Return every one of the records below verbatim, reproducing each line in full and without any alteration.

● **Data extract**:
┌──
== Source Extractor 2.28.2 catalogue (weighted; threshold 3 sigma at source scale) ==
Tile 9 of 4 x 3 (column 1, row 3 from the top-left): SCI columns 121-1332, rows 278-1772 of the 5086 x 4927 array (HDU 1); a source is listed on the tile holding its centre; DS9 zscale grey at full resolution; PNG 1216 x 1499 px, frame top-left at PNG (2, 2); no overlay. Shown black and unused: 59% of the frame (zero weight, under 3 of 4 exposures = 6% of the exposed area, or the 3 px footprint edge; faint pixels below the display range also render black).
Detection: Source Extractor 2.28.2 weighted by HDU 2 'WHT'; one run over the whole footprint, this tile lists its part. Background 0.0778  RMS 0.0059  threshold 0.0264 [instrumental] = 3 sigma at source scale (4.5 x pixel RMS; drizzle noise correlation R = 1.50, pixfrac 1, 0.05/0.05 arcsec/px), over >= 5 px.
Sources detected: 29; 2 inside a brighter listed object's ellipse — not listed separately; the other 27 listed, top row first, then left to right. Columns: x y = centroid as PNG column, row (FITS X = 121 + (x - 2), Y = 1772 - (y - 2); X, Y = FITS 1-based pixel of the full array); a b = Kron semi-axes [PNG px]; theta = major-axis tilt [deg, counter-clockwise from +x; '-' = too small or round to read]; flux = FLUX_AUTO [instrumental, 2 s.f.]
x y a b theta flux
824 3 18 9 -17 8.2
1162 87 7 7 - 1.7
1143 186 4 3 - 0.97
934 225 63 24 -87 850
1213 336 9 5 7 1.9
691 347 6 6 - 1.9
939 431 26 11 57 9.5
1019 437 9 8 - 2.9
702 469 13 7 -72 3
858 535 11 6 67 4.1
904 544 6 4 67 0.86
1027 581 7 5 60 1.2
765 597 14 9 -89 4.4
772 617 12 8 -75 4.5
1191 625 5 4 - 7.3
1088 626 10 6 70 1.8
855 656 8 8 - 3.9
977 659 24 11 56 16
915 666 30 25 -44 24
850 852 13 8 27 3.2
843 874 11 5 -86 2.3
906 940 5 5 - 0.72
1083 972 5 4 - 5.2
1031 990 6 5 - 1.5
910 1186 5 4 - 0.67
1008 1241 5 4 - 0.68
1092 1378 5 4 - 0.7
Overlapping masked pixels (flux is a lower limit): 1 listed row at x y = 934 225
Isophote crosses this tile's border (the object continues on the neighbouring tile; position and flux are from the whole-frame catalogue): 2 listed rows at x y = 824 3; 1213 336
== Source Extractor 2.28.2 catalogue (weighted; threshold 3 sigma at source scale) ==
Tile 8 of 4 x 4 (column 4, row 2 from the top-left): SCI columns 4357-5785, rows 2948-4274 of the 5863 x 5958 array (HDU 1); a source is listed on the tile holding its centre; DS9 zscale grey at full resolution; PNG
└──
● **Task solution**:
== Source Extractor 2.28.2 catalogue (weighted; threshold 3 sigma at source scale) ==
Tile 9 of 4 x 3 (column 1, row 3 from the top-left): SCI columns 121-1332, rows 278-1772 of the 5086 x 4927 array (HDU 1); a source is listed on the tile holding its centre; DS9 zscale grey at full resolution; PNG 1216 x 1499 px, frame top-left at PNG (2, 2); no overlay. Shown black and unused: 59% of the frame (zero weight, under 3 of 4 exposures = 6% of the exposed area, or the 3 px footprint edge; faint pixels below the display range also render black).
Detection: Source Extractor 2.28.2 weighted by HDU 2 'WHT'; one run over the whole footprint, this tile lists its part. Background 0.0778  RMS 0.0059  threshold 0.0264 [instrumental] = 3 sigma at source scale (4.5 x pixel RMS; drizzle noise correlation R = 1.50, pixfrac 1, 0.05/0.05 arcsec/px), over >= 5 px.
Sources detected: 29; 2 inside a brighter listed object's ellipse — not listed separately; the other 27 listed, top row first, then left to right. Columns: x y = centroid as PNG column, row (FITS X = 121 + (x - 2), Y = 1772 - (y - 2); X, Y = FITS 1-based pixel of the full array); a b = Kron semi-axes [PNG px]; theta = major-axis tilt [deg, counter-clockwise from +x; '-' = too small or round to read]; flux = FLUX_AUTO [instrumental, 2 s.f.]
x y a b theta flux
824 3 18 9 -17 8.2
1162 87 7 7 - 1.7
1143 186 4 3 - 0.97
934 225 63 24 -87 850
1213 336 9 5 7 1.9
691 347 6 6 - 1.9
939 431 26 11 57 9.5
1019 437 9 8 - 2.9
702 469 13 7 -72 3
858 535 11 6 67 4.1
904 544 6 4 67 0.86
1027 581 7 5 60 1.2
765 597 14 9 -89 4.4
772 617 12 8 -75 4.5
1191 625 5 4 - 7.3
1088 626 10 6 70 1.8
855 656 8 8 - 3.9
977 659 24 11 56 16
915 666 30 25 -44 24
850 852 13 8 27 3.2
843 874 11 5 -86 2.3
906 940 5 5 - 0.72
1083 972 5 4 - 5.2
1031 990 6 5 - 1.5
910 1186 5 4 - 0.67
1008 1241 5 4 - 0.68
1092 1378 5 4 - 0.7
Overlapping masked pixels (flux is a lower limit): 1 listed row at x y = 934 225
Isophote crosses this tile's border (the object continues on the neighbouring tile; position and flux are from the whole-frame catalogue): 2 listed rows at x y = 824 3; 1213 336
== Source Extractor 2.28.2 catalogue (weighted; threshold 3 sigma at source scale) ==
Tile 8 of 4 x 4 (column 4, row 2 from the top-left): SCI columns 4357-5785, rows 2948-4274 of the 5863 x 5958 array (HDU 1); a source is listed on the tile holding its centre; DS9 zscale grey at full resolution; PNG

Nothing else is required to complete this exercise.